Brief ->
Reproduce all entries precisely as they are written.

Dataset records ->
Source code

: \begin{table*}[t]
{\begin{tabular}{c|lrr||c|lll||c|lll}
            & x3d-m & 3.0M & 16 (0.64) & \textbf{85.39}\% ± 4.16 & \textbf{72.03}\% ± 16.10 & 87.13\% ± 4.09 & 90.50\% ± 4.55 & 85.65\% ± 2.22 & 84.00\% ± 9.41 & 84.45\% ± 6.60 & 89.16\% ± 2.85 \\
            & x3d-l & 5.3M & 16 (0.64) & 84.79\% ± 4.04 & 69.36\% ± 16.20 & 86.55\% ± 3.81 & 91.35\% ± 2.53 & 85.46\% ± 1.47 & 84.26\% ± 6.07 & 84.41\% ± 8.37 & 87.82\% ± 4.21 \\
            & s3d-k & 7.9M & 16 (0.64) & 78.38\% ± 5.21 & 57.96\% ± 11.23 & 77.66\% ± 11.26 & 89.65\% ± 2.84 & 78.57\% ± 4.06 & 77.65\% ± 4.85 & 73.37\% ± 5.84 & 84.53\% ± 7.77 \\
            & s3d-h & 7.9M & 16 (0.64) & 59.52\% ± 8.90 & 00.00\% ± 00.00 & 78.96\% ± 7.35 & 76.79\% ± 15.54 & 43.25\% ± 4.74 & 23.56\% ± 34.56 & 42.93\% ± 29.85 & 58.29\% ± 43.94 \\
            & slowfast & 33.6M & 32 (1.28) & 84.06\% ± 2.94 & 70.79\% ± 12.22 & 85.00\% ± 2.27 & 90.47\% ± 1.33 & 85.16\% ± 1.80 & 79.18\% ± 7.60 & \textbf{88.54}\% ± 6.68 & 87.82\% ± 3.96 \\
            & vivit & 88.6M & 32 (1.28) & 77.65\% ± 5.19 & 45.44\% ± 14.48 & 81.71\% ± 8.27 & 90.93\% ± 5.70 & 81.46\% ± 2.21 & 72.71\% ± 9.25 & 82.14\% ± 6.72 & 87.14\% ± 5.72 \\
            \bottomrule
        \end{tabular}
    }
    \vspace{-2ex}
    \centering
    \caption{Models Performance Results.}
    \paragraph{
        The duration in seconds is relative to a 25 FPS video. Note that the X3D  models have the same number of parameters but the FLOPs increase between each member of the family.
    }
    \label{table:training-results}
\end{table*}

Output of the task ->
Source code

: \begin{table*}[t]
{\begin{tabular}{c|lrr||c|lll||c|lll}
            & x3d-m & 3.0M & 16 (0.64) & \textbf{85.39}\% ± 4.16 & \textbf{72.03}\% ± 16.10 & 87.13\% ± 4.09 & 90.50\% ± 4.55 & 85.65\% ± 2.22 & 84.00\% ± 9.41 & 84.45\% ± 6.60 & 89.16\% ± 2.85 \\
            & x3d-l & 5.3M & 16 (0.64) & 84.79\% ± 4.04 & 69.36\% ± 16.20 & 86.55\% ± 3.81 & 91.35\% ± 2.53 & 85.46\% ± 1.47 & 84.26\% ± 6.07 & 84.41\% ± 8.37 & 87.82\% ± 4.21 \\
            & s3d-k & 7.9M & 16 (0.64) & 78.38\% ± 5.21 & 57.96\% ± 11.23 & 77.66\% ± 11.26 & 89.65\% ± 2.84 & 78.57\% ± 4.06 & 77.65\% ± 4.85 & 73.37\% ± 5.84 & 84.53\% ± 7.77 \\
            & s3d-h & 7.9M & 16 (0.64) & 59.52\% ± 8.90 & 00.00\% ± 00.00 & 78.96\% ± 7.35 & 76.79\% ± 15.54 & 43.25\% ± 4.74 & 23.56\% ± 34.56 & 42.93\% ± 29.85 & 58.29\% ± 43.94 \\
            & slowfast & 33.6M & 32 (1.28) & 84.06\% ± 2.94 & 70.79\% ± 12.22 & 85.00\% ± 2.27 & 90.47\% ± 1.33 & 85.16\% ± 1.80 & 79.18\% ± 7.60 & \textbf{88.54}\% ± 6.68 & 87.82\% ± 3.96 \\
            & vivit & 88.6M & 32 (1.28) & 77.65\% ± 5.19 & 45.44\% ± 14.48 & 81.71\% ± 8.27 & 90.93\% ± 5.70 & 81.46\% ± 2.21 & 72.71\% ± 9.25 & 82.14\% ± 6.72 & 87.14\% ± 5.72 \\
            \bottomrule
        \end{tabular}
    }
    \vspace{-2ex}
    \centering
    \caption{Models Performance Results.}
    \paragraph{
        The duration in seconds is relative to a 25 FPS video. Note that the X3D  models have the same number of parameters but the FLOPs increase between each member of the family.
    }
    \label{table:training-results}
\end{table*}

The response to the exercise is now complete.